Surveys show that a significant part of the population desires protected cycle facilities (i.e. off-road or separated from vehicle traffic), such facilities being desired by 55% of all respondents in an Auckland Transport study of a cross-section of Aucklanders.
As of early 2014, the target in the Auckland Plan was for 70% of the Auckland Cycle Network to be completed by 2020, however with the current funding, Council estimates that only 40–50% will be complete at that time.
Existing cycleways in Auckland primarily parallel motorways. They currently (as of 2010) consist of the Northwestern Cycleway, which was created along the Northwestern Motorway between the Auckland CBD and Lincoln in West Auckland (with some on-road sections on the way) and the Waikaraka Cycleway, from Wesley, Auckland to Southdown, most of it along State Highway 20 through southern Auckland City, before continuing along Mangere Harbour to the east.
Waitakere City Council also constructed a number of longer-distance off-road cycle paths, such as the routes that are part of the Project Twin Streams through the Henderson area, as well as the new cycle path along the Te Atatū Peninsula.

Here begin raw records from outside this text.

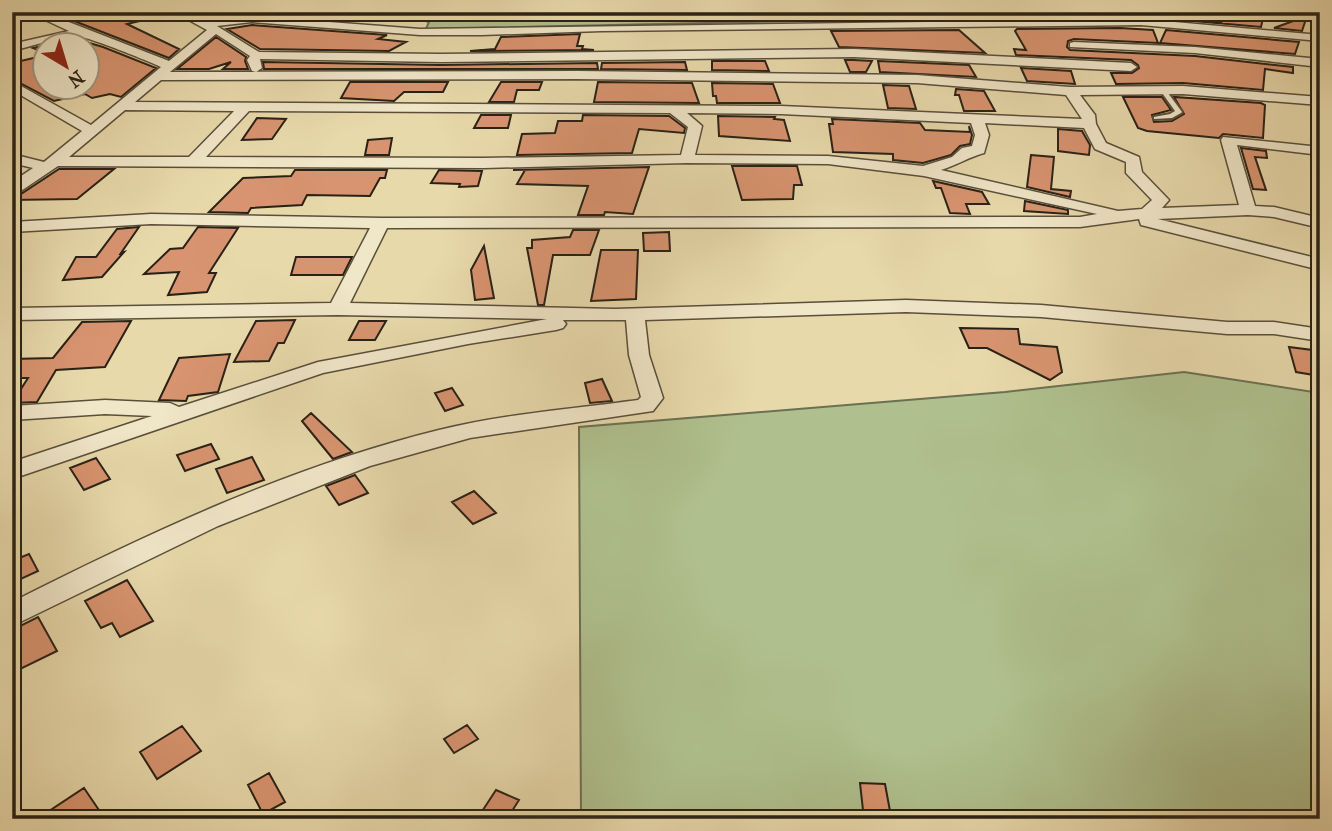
<svg xmlns="http://www.w3.org/2000/svg" width="1332" height="831" font-family="'IM FELL French Canon',serif">
<style>
.green{fill:#afc08e;stroke:#6c7052;stroke-width:2}
.building{fill:#d89470;stroke:#292116;stroke-width:2}
.lines{fill:none;stroke-linecap:round;stroke-linejoin:round}
.lane-casing{stroke:#594f3b;stroke-width:4}
.street-casing{stroke:#594f3b;stroke-width:3}
.lane{fill:#f0e6c8;fill-rule:evenodd}
.street{fill:#f0e6c8;fill-rule:evenodd}
</style>
<rect width="100%" height="100%" fill="#e8d9ab"/>
<filter id="stains"><feTurbulence type="fractalNoise" baseFrequency=".00286" numOctaves="4"/><feColorMatrix values="0 0 0 0 .2 0 0 0 0 .09 0 0 0 0 .02 0 0 0 .5 -.17"/></filter>
<radialGradient id="worn" r=".72"><stop offset=".6" stop-color="#630" stop-opacity="0"/><stop offset="1" stop-color="#630" stop-opacity=".3"/></radialGradient>
<path class="green" d="M394,12H818L801,21L426,29L429,22Z
M1184,372L1320,393V819H581L579,427L1005,392Z"/>
<path class="building" d="M51,12H143L144,20L127,24L179,49L169,58Z
M210,12H312L328,19L252,13L218,17Z
M1238,12L1264,14L1261,27L1172,19L1173,16L1221,22L1220,20L1237,21Z
M1307,16L1302,31L1274,28Z
M252,25L387,35L378,39L406,42L389,51L260,49L227,29Z
M1120,28L1153,30L1158,43L1074,39L1068,41L1067,47L1070,50L1195,56L1293,67V73L1265,69L1263,90L1183,83L1116,84L1111,73H1132L1139,68L1138,65L1131,60L1016,55L1014,49L1026,50L1015,31L1017,29Z
M959,30L985,53L839,47L831,31Z
M1166,30L1299,42L1295,54L1160,43Z
M580,34L577,46H583L582,49L594,50L470,51L495,49L501,37Z
M216,37L246,57L245,61L248,69H223L231,62L209,69H177Z
M76,39L103,47L156,68L121,97L110,94L92,98L85,94L54,101L12,79V63L46,55V88H88V46H46V53L33,48Z
M845,60H854L872,61L866,72H850Z
M712,61H765L769,71L712,70Z
M878,61L969,65L976,77L880,72Z
M263,62L441,65L597,63L598,69H264Z
M685,62L687,70L601,69L602,63Z
M1021,68L1071,71L1075,84L1027,81Z
M350,82H448L443,92H404L394,101L341,98Z
M501,82H542L539,90H517L514,102H489Z
M598,82L692,83L699,103L594,102Z
M712,83L773,84L780,103H717L716,96H713Z
M883,85L909,86L916,109L888,108Z
M956,89L984,91L995,111H964L959,95H955Z
M1123,97H1162L1171,110L1152,115L1154,122L1172,121L1184,114L1174,97L1261,103L1265,105L1263,138L1223,134L1219,138L1147,131L1138,128Z
M481,115H511L508,128H474Z
M583,115L669,116L685,128L684,133L639,129L632,153L517,155L522,134L555,133L558,121H582Z
M718,116L775,117L774,119L784,120L790,141L719,136Z
M257,118L286,119L272,139L242,140Z
M832,119L920,123L925,130L970,132L969,126L972,135L970,144L960,146L951,155L923,163L893,160V154L833,152L829,124H833Z
M1058,129L1082,131L1090,145L1089,155L1058,151Z
M392,138L389,155H365L368,140Z
M1241,148L1266,151L1267,158L1255,157L1266,190L1253,189Z
M1031,155L1054,157L1051,189L1071,191L1070,197L1027,187Z
M732,166H797L802,185H794L793,199L742,200Z
M649,167L633,214L605,212L604,215H578L588,186L517,184L525,170H513Z
M59,169H114L77,199L12,200Z
M295,170H387L385,178H380L370,196L307,195L302,205L251,208L248,213L209,212L243,178L291,176Z
M439,170L482,171L478,186L459,187L460,184L431,183Z
M933,181L982,192L989,204H966L970,214L950,213L941,188H936Z
M1025,201L1068,210V214L1024,211Z
M139,227L121,253L124,252L102,277L63,280L76,257H96L117,229Z
M198,227L238,228L209,273H216L207,292L168,295L179,272L144,274L170,249L183,248Z
M573,230H599L590,255H553L544,305H538L527,248H532V240L570,237Z
M669,232L670,251H644L643,233Z
M484,246L494,298L475,300L471,270Z
M601,250H638L636,299L591,301Z
M296,257H352L343,275H291Z
M295,320L284,343H278L269,361L234,362L256,321Z
M131,321L105,367L56,370L37,402L12,403L28,378H12V359L53,358L82,322Z
M359,321H386L375,340H349Z
M960,328L1018,329L1020,344L1057,347L1062,372L1050,380L987,348H969Z
M1289,347L1320,351V376L1296,372Z
M230,354L218,392L188,396L186,401L159,400L179,358Z
M602,379L612,401L590,403L585,383Z
M452,388L463,405L445,411L435,393Z
M311,413L352,452L333,459L302,421Z
M211,444L219,459L185,471L177,455Z
M252,457L264,480L227,493L216,469Z
M96,458L110,479L84,490L70,468Z
M355,475L368,493L339,505L326,486Z
M474,491L496,513L473,524L452,502Z
M29,554L38,571L12,583V561Z
M127,580L153,621L120,637L112,623L101,628L85,601Z
M38,617L57,651L12,673V630Z
M467,725L478,739L454,753L444,739Z
M182,726L201,751L157,779L140,752Z
M269,773L285,802L263,814L248,785Z
M860,783L885,784L890,811L863,810Z
M84,788L105,819H37Z
M496,790L519,800L507,819H477Z"/>
<g class="lines">
<g class="lane-casing">
<path id="lane" d="M1161,89H1165L1182,112L1181,113L1172,118L1154,119V117L1170,114L1175,111L1160,90Z"/>
</g>
<g class="street-casing">
<path id="street" d="M28,12H43L169,61L207,30L174,12H187L206,21L252,16L420,29L1141,19L1320,35V41L1141,25L601,31L482,35H420L252,22L217,26L259,52L441,54L854,49L1131,63L1137,67L1131,71L854,57L441,62L260,59L262,68L256,72L252,71L247,60L250,56L216,34L170,72L577,71L917,75L1070,87L1183,86L1320,97V105L1183,94L1080,95L1095,115L1096,124L1106,143L1139,157L1142,172L1169,200L1162,208L1239,205L1221,140L1223,137L1320,147V155L1237,145L1255,206L1274,207L1320,218V228L1274,217L1248,215L1158,219L1320,259V270L1141,225L1139,219L1080,227L387,228L350,303L615,309L906,300L1041,305L1227,322H1274L1320,329V341L1274,334H1227L1041,317L906,312L645,320L649,355L663,398L653,411L470,438L370,466L218,526L12,626V602C149,533 289,467 439,430C504,414 572,409 638,400L641,397L629,355L626,320H563L566,324L563,328L556,330L468,344L323,373L12,479V462L152,416L105,414L12,420V406L105,400L170,403L179,407L318,362L547,319L338,315L12,320V308L331,303L370,228L151,224L12,232V222L151,214L382,218L1080,217L1097,214L924,176L828,164L687,163L484,168L58,166L12,197V182L33,168L12,163V154L44,162L82,131L12,90V81L91,125L161,67C151,62 84,35 76,36C55,38 33,46 12,51V44L69,31ZM577,79L917,83L1066,95L1082,119L781,106L135,102L161,80ZM125,110L234,111L189,157H69ZM249,111L670,113L688,127L681,155L484,158L206,157ZM687,113L781,114L971,123L975,135L972,146L962,148L952,157L923,166L828,156L695,155L702,126ZM985,123L1084,128L1095,149L1126,162V173L1152,200L1142,209L1118,211L941,170C957,165 969,157 984,153L989,135Z
M1074,42L1195,47L1320,59V67L1195,53L1070,47V43Z"/>
</g>
<use href="#lane" class="lane"/>
<use href="#street" class="street"/>
</g>
<rect width="1332" height="831" fill="none" stroke="#e8d9ab" stroke-width="42"/>
<rect x="14" y="14" width="1304" height="803" fill="none" stroke="#292116" stroke-width="3.5"/>
<rect x="21" y="21" width="1290" height="789" fill="none" stroke="#292116" stroke-width="2"/>
<g transform="translate(66 66) rotate(142)"><circle r="33" fill="#f0e6c8" stroke="#a09781" stroke-width="2"/>
<path d="M0-5L12 26L0 18L-12 26Z" fill="#8f2418"/>
<text y="-10" font-size="19" font-weight="bold" text-anchor="middle" fill="#292116">N</text>
</g>
<rect width="100%" height="100%" filter="url(#stains)"/>
<rect width="100%" height="100%" fill="url(#worn)"/>
</svg>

Overall, as of early 2014, Council notes an approximate 283 kilometres (176 mi) of cycle ways, "consisting of 95 km of cycle metros, 130 km of cycle connectors and 57 km of feeder routes that comprise of varying levels of service and cycle infrastructure provision. Parts of the existing network require cyclists to use bus/bike lanes and consist of short sections of unconnected cycle lanes, which advocacy groups do not consider to be an optimal solution in terms of safety".

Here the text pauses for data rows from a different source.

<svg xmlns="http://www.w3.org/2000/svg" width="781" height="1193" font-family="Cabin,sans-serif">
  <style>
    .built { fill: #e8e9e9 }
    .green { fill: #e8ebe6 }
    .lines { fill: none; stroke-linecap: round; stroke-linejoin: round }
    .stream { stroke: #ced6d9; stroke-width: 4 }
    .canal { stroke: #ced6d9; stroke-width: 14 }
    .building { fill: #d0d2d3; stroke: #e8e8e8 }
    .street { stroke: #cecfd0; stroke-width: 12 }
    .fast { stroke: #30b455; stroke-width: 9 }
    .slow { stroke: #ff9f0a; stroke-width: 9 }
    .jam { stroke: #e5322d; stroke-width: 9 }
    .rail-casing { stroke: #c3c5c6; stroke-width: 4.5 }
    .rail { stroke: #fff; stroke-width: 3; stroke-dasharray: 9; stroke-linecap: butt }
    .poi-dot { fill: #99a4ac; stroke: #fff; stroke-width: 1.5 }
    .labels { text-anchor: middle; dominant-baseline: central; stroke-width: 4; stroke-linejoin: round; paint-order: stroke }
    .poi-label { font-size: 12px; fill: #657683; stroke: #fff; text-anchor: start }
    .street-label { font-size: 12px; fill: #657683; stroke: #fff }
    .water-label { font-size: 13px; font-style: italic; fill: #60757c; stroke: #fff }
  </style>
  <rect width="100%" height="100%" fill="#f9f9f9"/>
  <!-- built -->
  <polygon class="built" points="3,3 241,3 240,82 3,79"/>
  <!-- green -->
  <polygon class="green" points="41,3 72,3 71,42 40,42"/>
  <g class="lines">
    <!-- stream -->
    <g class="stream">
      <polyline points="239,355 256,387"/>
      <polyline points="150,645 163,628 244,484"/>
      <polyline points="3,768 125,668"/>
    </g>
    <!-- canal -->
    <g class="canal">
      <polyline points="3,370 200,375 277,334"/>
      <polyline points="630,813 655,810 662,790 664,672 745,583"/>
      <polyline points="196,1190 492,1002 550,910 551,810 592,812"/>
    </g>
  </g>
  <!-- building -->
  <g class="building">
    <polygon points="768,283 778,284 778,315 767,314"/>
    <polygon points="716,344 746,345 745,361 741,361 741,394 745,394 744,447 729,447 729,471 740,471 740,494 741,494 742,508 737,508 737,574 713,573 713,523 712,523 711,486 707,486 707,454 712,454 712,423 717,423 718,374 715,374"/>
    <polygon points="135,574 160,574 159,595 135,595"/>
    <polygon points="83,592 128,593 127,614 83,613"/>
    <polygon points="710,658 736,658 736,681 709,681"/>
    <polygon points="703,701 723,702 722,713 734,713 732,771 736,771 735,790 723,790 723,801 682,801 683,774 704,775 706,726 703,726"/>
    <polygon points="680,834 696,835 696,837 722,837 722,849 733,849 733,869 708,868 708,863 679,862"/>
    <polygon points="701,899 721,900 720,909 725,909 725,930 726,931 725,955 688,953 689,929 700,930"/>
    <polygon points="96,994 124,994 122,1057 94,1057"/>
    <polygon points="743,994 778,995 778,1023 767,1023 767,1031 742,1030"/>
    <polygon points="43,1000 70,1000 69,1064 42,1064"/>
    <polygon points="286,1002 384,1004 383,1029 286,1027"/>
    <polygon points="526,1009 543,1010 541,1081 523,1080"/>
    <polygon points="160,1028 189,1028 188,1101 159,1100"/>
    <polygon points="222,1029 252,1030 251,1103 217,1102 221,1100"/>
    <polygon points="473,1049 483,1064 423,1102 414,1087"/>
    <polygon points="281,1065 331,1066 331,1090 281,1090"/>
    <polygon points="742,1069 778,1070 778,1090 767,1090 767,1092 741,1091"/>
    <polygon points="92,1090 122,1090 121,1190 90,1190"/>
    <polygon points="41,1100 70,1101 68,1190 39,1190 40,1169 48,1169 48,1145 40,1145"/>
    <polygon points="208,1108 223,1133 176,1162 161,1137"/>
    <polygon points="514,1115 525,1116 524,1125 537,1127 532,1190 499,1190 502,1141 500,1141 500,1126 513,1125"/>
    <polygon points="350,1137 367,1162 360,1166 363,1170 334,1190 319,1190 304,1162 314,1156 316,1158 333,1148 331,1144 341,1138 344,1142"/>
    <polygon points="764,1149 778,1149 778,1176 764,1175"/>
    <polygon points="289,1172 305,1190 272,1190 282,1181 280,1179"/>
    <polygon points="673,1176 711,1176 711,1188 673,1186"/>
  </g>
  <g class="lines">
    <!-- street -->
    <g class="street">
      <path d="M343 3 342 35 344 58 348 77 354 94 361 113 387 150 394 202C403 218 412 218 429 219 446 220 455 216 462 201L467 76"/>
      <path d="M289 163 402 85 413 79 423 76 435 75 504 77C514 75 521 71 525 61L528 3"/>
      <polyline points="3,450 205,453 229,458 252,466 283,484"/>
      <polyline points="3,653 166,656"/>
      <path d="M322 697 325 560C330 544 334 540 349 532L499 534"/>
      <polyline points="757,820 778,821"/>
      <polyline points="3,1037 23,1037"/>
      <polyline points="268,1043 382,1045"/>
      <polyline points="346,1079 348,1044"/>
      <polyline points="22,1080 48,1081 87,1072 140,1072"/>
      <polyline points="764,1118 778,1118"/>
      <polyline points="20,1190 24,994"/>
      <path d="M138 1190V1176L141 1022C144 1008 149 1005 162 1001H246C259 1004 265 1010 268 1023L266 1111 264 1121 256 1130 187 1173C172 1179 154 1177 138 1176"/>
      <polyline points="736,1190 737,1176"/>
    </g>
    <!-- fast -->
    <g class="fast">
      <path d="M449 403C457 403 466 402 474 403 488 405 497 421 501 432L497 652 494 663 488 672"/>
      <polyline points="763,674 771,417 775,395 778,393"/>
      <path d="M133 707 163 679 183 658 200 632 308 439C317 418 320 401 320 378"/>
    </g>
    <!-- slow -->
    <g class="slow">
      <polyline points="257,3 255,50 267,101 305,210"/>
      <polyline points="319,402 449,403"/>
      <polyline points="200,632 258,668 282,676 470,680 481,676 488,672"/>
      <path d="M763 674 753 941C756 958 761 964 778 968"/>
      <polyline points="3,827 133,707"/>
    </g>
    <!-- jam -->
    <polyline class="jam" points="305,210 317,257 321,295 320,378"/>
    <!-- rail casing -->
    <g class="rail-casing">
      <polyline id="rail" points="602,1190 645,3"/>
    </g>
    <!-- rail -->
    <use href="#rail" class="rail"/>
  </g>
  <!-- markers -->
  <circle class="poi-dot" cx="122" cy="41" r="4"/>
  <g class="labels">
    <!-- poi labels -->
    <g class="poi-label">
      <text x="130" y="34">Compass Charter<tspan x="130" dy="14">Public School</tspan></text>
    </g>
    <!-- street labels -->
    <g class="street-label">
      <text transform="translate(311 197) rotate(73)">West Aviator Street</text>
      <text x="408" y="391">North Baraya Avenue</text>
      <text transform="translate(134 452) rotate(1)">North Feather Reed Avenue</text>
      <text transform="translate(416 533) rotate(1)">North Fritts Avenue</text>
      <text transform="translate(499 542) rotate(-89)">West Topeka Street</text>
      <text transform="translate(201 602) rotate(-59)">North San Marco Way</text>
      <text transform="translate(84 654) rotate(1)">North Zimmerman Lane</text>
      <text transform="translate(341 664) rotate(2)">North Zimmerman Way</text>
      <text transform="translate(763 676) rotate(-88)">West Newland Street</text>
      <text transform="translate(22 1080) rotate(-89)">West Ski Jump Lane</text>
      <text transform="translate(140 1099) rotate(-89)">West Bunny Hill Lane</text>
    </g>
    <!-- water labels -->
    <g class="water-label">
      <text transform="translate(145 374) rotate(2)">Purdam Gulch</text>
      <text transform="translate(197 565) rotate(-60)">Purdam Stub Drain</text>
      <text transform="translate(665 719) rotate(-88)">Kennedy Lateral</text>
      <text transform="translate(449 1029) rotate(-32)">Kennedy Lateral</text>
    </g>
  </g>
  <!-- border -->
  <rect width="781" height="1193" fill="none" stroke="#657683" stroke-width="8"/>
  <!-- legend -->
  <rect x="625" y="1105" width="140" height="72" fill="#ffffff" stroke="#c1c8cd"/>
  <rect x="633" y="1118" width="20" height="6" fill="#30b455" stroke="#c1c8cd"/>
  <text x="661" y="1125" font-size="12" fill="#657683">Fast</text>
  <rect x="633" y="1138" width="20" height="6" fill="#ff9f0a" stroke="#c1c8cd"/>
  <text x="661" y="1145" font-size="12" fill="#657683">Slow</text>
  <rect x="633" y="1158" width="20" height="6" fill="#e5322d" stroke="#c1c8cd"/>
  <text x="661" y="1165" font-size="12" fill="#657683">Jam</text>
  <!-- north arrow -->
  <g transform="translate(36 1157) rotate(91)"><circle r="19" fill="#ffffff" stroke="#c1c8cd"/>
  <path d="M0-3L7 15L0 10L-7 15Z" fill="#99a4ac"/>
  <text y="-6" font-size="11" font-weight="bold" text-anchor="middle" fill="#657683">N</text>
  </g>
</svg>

|Year||New cycleway (km)||AT Targets 2017 (km)||AT Targets 2019 (km)||AT Targets 2021 (km)|
Auckland has a small bike rental scheme, Nextbike. It began with around 170 bicycles available at rental stations mostly in the CBD and the inner suburbs. The scheme ceased operation in 2010, and restarted in 2013 with only 13 bikes in 3 locations in downtown Auckland. In 2017, Auckland Transport began to investigate the feasibility of implementing their own bike rental scheme.
A dockless bikeshare operator, Onzo, launched in 2017. Their yellow bikes were deployed without any prior arrangement with local government. As of April 2021, Onzo has not renewed its license with Auckland Transport and the Companies Office has attempted to remove the business from its register.
One of the links most called-for by local cycling groups is a connection over the Waitematā Harbour between the Auckland city centre and the North Shore, where cyclists currently only have the option of a very distant detour, or of taking a ferry. There have been many recent history of attempts to provide walking and cycling access on Auckland Harbour Bridge.
The political and public relations campaign to provide a link led to one of the largest ever demonstrations of its kind in New Zealand, when in May 2009, several thousands of walkers and cyclists ignored police barriers and peacefully marched onto the motorway bridge, calling for the motorways agency to reconsider the walk/cycleway proposal.
Following years of campaigning a Harbour Bridge crossing, known as Skypath, was promised funding by the Labour Party in the lead-up to the 2017 general election. Once Labour was in government, the project was passed to the NZ Transport Agency which released a revised design in 2019.